Use `FilesystemCAS` for local runs, benchmarks, and run-scoped temporary
storage. Use `PostgresCAS` when checkpoints need persistent storage, TTL
metadata, or operational cleanup.

| Backend | Best for | Lifetime model | Cleanup | Notes |
| --- | --- | --- | --- | --- |
| `InMemoryCAS` | tests and ephemeral demos | process lifetime | process exit | fastest option, not durable |
| `FilesystemCAS` | local runs, benchmarks, run-scoped workflows | directory lifetime | delete the run directory or migrate/prune by hash | simple durable storage, no built-in TTL |
| `PostgresCAS` | production, persistent checkpoints, multi-worker apps | database-managed lifetime | `expires_at` plus `prune_expired()` | TTL metadata, operational visibility, migration aliases |

All backends are passed directly to adapters:

```python
from agentref.adapters.langgraph import LangGraphAdapter
from agentref.storage import FilesystemCAS, InMemoryCAS, PostgresCAS

memory_adapter = LangGraphAdapter(RAGState, backend=InMemoryCAS())
local_adapter = LangGraphAdapter(RAGState, backend=FilesystemCAS("./state_blobs"))
postgres_adapter = LangGraphAdapter(
    RAGState,
    backend=PostgresCAS(
        dsn="postgresql://user:pass@localhost:5432/app",
        backend_id="postgres:agentref",
        default_ttl_seconds=7 * 24 * 3600,
    ),
)
```

`PostgresCAS` stores `created_at`, `last_accessed_at`, and `expires_at`
metadata. Expired payloads are removed explicitly with `backend.prune_expired()`;
AgentRef does not delete referenced objects automatically.

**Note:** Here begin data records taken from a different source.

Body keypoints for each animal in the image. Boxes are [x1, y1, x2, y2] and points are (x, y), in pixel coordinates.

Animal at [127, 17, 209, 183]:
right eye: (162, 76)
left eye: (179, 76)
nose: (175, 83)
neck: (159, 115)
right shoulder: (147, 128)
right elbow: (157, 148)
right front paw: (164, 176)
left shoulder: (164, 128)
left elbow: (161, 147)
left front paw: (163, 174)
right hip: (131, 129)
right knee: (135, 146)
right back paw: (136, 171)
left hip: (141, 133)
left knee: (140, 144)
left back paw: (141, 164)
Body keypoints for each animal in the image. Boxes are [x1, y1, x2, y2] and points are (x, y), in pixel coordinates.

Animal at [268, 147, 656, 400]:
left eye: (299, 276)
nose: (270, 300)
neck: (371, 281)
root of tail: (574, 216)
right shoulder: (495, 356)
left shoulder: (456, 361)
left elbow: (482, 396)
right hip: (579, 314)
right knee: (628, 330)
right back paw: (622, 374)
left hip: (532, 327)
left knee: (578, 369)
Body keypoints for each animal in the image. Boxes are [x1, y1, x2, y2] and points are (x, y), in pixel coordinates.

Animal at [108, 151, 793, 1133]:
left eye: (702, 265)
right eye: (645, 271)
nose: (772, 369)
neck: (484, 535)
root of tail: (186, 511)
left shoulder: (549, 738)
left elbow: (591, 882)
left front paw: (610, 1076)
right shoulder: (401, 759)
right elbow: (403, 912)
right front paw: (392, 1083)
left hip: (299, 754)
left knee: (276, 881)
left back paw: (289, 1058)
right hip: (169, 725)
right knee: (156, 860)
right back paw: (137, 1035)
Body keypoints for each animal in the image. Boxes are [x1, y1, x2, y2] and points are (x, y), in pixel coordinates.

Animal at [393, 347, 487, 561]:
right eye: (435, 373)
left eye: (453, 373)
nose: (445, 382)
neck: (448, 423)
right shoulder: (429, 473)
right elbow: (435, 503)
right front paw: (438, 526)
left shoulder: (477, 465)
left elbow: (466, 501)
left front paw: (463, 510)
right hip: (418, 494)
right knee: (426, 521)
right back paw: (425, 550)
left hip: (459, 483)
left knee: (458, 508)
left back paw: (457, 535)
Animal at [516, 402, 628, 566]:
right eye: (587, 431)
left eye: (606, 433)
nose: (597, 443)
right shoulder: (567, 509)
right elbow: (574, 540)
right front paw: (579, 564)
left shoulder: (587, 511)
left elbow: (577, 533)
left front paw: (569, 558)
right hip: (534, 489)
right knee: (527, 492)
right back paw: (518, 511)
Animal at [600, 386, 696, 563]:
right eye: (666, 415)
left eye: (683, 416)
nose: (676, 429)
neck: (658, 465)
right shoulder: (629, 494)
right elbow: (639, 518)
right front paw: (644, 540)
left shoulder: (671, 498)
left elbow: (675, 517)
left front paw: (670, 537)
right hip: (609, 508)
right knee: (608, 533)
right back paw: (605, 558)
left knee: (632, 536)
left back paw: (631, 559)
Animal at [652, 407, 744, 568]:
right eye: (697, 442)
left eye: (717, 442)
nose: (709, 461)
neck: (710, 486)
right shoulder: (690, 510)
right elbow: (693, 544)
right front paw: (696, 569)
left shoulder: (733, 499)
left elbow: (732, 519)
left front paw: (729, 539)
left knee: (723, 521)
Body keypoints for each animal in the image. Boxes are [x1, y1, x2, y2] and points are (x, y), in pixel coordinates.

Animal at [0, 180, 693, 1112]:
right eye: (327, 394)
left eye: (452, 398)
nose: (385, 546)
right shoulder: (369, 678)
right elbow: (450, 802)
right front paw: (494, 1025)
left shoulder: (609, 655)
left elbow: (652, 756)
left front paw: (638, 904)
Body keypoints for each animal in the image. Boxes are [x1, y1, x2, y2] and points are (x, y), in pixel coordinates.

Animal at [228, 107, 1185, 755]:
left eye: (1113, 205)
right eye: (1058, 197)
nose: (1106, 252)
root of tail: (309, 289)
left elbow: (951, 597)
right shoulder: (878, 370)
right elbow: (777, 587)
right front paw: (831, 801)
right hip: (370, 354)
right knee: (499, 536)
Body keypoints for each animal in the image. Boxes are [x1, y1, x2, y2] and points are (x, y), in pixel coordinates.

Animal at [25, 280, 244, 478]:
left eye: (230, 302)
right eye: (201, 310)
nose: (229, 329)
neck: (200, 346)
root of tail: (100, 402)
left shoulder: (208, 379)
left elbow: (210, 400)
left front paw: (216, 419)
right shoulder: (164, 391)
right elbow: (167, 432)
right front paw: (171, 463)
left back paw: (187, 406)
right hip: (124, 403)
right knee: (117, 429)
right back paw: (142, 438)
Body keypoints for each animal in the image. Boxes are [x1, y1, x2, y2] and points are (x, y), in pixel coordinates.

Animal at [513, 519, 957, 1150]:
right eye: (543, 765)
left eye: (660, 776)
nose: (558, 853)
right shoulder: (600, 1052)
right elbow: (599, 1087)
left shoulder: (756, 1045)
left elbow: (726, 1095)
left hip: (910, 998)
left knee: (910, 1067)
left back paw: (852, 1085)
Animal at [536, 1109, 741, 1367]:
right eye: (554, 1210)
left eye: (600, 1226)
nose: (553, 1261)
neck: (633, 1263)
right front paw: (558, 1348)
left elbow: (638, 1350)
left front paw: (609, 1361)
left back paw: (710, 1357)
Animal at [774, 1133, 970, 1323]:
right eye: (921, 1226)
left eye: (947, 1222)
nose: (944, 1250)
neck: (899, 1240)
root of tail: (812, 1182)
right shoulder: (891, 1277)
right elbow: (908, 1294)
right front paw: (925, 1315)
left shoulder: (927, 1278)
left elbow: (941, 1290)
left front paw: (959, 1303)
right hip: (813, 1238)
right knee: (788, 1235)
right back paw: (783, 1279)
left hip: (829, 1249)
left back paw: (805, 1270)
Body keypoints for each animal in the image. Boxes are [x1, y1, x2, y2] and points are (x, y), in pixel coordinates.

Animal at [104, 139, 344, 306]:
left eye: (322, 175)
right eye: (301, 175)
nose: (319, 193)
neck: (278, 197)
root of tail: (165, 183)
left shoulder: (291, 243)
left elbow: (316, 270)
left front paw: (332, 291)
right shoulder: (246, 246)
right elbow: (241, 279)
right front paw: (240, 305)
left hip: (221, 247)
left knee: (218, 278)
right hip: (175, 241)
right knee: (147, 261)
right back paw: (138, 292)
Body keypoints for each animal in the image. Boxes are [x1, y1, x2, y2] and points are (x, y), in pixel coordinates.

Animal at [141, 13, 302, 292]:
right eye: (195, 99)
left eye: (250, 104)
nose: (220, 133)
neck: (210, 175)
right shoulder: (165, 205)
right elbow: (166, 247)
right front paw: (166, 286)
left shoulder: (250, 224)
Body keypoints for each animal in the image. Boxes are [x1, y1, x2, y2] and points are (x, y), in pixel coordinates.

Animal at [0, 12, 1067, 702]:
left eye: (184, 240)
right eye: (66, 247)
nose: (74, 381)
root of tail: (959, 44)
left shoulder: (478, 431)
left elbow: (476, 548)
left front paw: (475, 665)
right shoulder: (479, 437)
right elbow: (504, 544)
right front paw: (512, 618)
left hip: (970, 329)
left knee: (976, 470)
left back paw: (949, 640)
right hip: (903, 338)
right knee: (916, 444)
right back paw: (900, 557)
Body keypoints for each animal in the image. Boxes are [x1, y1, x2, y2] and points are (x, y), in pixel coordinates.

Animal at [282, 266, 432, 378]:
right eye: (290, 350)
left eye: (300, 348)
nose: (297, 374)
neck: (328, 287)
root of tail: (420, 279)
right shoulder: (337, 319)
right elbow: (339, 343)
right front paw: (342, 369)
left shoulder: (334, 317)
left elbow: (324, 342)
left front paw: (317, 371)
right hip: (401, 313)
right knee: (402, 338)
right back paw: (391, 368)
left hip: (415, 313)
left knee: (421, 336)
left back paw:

Existing filesystem payloads can be copied into Postgres without rewriting old
checkpoints by configuring the Postgres backend with the old backend id as an
alias:

```python
from agentref.storage import FilesystemCAS, PostgresCAS, migrate_cas

old = FilesystemCAS("./state_blobs")
new = PostgresCAS(
    dsn="postgresql://user:pass@localhost:5432/app",
    backend_id="postgres:agentref",
    backend_aliases=[old.backend_id],
)

migrate_cas(old, new)
```

## Invariants

The test suite covers these core invariants:

- externalized payload bytes do not appear in checkpoint bytes
- identical payloads produce identical content hashes
- oversized inline values raise `InlineSizeExceeded`
- checkpoint round trips preserve hydrated values
- ambiguous framework auto-detection raises a clear error
- older checkpoints can hydrate externalized values while CAS content exists

## Examples

- `examples/langgraph_rag.py`
- `examples/llamaindex_research_workflow.py`
- `examples/autogen_multi_agent.py`

Each example avoids importing optional framework packages at module import time,
so the repository can be imported and tested without installing every framework.